Das Original ist allerdings zu wertvoll, um wieder in Gebrauch genommen zu werden. Deshalb haben die Kasseler Juweliere Werner und Martin Siebeneicher in aufwändiger Arbeit eine originalgetreue Replik angefertigt, die sie anlässlich des Stadtjubiläums Oberbürgermeister Bertram Hilgen übergaben. Der OB bedankte sich für die großzügige Gabe der in siebter Generation im Juweliergeschäft tätigen Familie Siebeneicher. Zum 175-jährigen Bestehen des Unternehmens in diesem Jahr überreichte Hilgen eine Urkunde an Martin und Werner Siebeneicher.

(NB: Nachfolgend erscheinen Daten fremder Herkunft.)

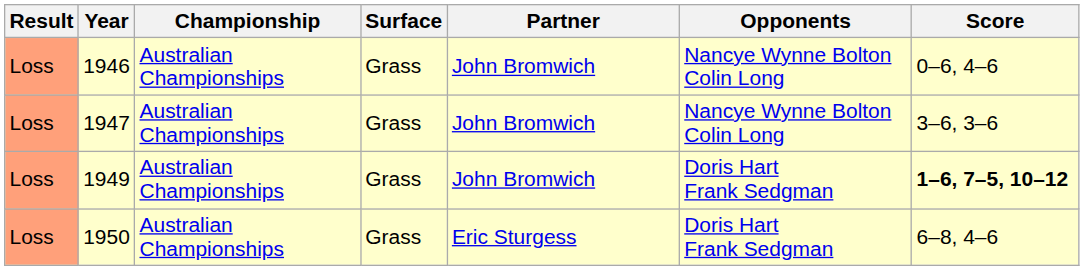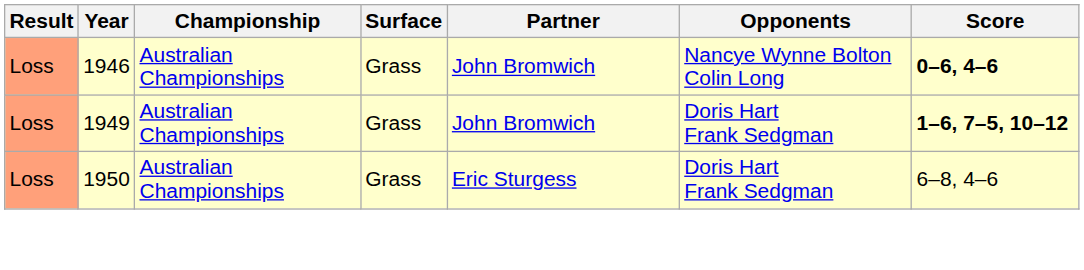1946 | Score: normal -> bold
- row: Loss | 1947 | Australian Championships | Grass | John Bromwich | Nancye Wynne Bolton Colin Long | 3–6, 3–6
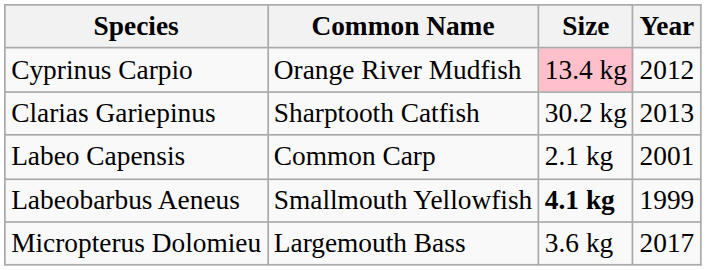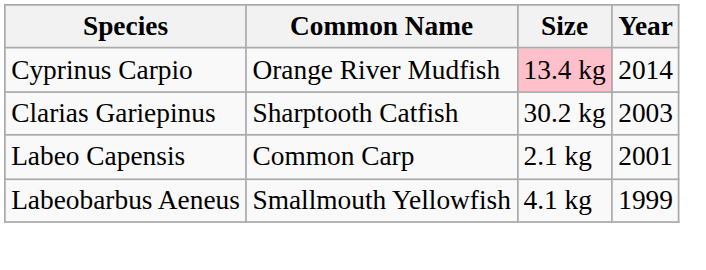Cyprinus Carpio | Year: 2012 -> 2014
Clarias Gariepinus | Year: 2013 -> 2003
Labeobarbus Aeneus | Size: bold -> normal
- row: Micropterus Dolomieu | Largemouth Bass | 3.6 kg | 2017
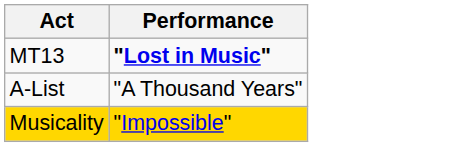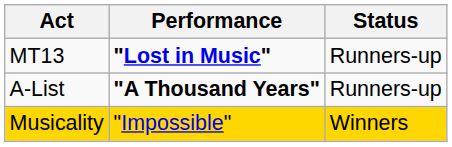+ column: Status | Runners-up | Runners-up | Winners
A-List | Performance: normal -> bold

Der berühmte "Kasseler Willkomm" aus dem Jahr 1658 ist ein teilvergoldetes Kunstwerk von Johannes Rieß. Letztmalig kam der knapp zwei Kilogramm schwere Humpen im Jahr 1953 zum Einsatz, als der damalige Kasseler Oberbürgermeister Willi Seidel Bundespräsident Theodor Heuss im Rathaus begrüßte.

„Wir denken jetzt darüber nach, wie wir den Trinkbecher beziehungsweise dessen Replik bei offiziellen Anlässen der Stadt künftig nutzen können“, sagte Oberbürgermeister Hilgen. Dass sich zukünftig zwei Personen, wie offenbar früher geschehen, unbescheidene 1,5 Liter Wein daraus teilten, schloss das Stadtoberhaupt allerdings aus.